Полковник Гущин и Катя изумились бы еще больше, будь установлено за бывшей женой майора Лопахина негласное наблюдение.

Из Главка в Никитском переулке Яна Лопахина отправилась на Тверскую улицу, быстро поймала такси, но проехала всего ничего – до книжного магазина «Москва». Здесь она вышла и свернула за угол, спустилась к Большой Дмитровке, пересекла ее на светофоре и медленно пошла по Петровскому переулку к бывшему «доходному» дому на углу. Дом, как и соседствующие с ним в этом переулке, с прошлого века населяли знаменитости – актеры, политики, оперные звезды. Большое артистическое гнездо в новые времена превратилось в одно из престижнейших жилых зданий столицы.

Яна Лопахина привычно пересекла двор-колодец, набрав код, вошла в подъезд, кивнула консьержу и вызвала лифт. На площадке третьего этажа она подошла к двери с медной табличкой и достала ключи.

Надо заметить, что и дверь, бронированную, но отделанную под старину, и медную табличку с фамилией, и антикварный дверной звонок, вообще этот адрес отлично знали в столице в определенных кругах.

В квартире жил знаменитый ювелир и коллекционер Петр Грибов, за консультацией к которому часто обращались сотрудники Алмазного фонда, Оружейной палаты, различных антикварных аукционов и богатые нувориши, мечтающие добавить в свою коллекцию «подлинного Фаберже».

Открыв своими ключами множество хитрых замков, в том числе два сенсорных электронных, Яна Лопахина вошла в сумрачную переднюю и крикнула на всю квартиру:

– Папочка, это я! Сейчас будем обедать.

Квартира – просторная, четырехкомнатная – напоминала музей. Высокие потолки с лепниной, люстры венского хрусталя, витые канделябры, картины в тяжелых позолоченных рамах. Мебель – тщательно отреставрированная, «павловская» карельской березы с обивкой из алого бархата. Чугунные скульптуры каслинского литья, мраморные бюсты на специальных подставках. И снова – картины, картины, картины.

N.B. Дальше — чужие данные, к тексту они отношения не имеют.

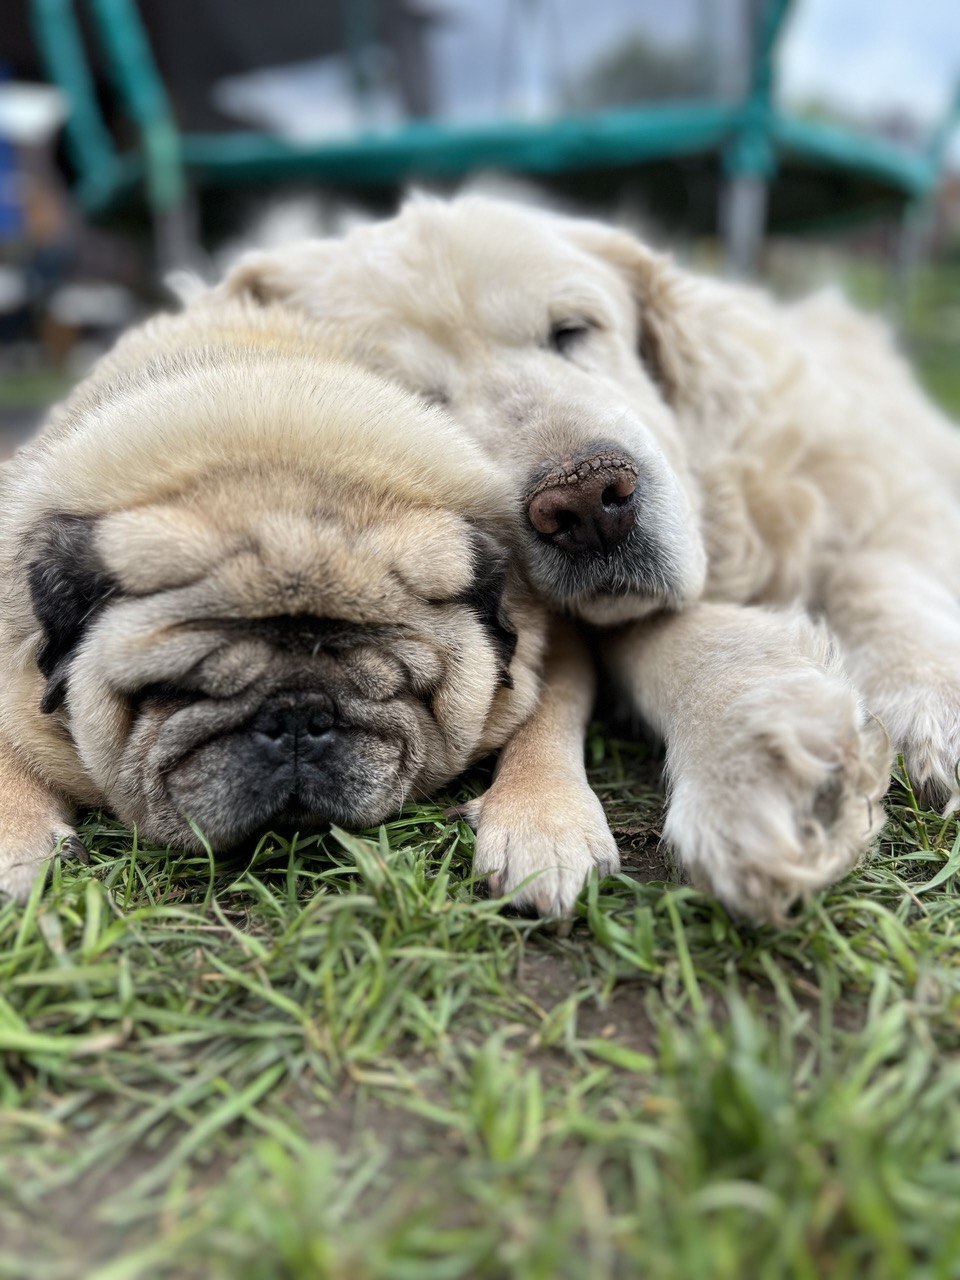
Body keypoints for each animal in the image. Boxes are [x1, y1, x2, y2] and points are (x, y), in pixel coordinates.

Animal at [216, 194, 960, 921]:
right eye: (417, 405)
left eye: (571, 330)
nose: (587, 502)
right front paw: (753, 756)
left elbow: (879, 574)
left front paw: (931, 697)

Все, что сумел собрать за свою жизнь знаменитый ювелир Петр Грибов – отчим Яны, с раннего детства воспитывавший ее как родную дочь.

В кабинете в глубине квартиры послышался шум, кто-то там завозился, потом начал надсадно кашлять.

– Януша, я здесь, я должен закончить, мне немного осталось, но надо все почистить. Как там все прошло? Ты держалась молодцом?

Яна Лопахина, перед тем как пойти в кабинет, зажгла свет в прихожей и глянула на себя в зеркало. Затем отстегнула заколку, удерживавшую собранными гладко зачесанные волосы. Они рассыпались по плечам, она взлохматила, взбила их руками.

И вот чудо – образ ее сразу изменился. Мгновенная метаморфоза, она похорошела. Лицо, глаза обрели совершенно иное выражение.

Если бы Гущин и Катя увидели ее тут, в прихожей, они, возможно, в первую минуту и не узнали бы ее, вроде как совсем другая женщина… или нет, та же, но обладающая редким талантом к перевоплощению – вот так без ничего, без грима, без косметики, без валиков за щеками.

– Можно сказать, что я держалась там у них неплохо, папа, – объявила Яна Лопахина, направляясь в кабинет к Петру Грибову, своему отчиму.

В просторной комнате, несмотря на белый день за окном, тяжелые бархатные шторы задернуты и горит лампа. В центре рабочий стол, освещенный софитом, а на нем, как у алхимика, – химические приборы, реторты, колбы, инструменты. Тут же маленькие старинные весы, миниатюрный токарный станок.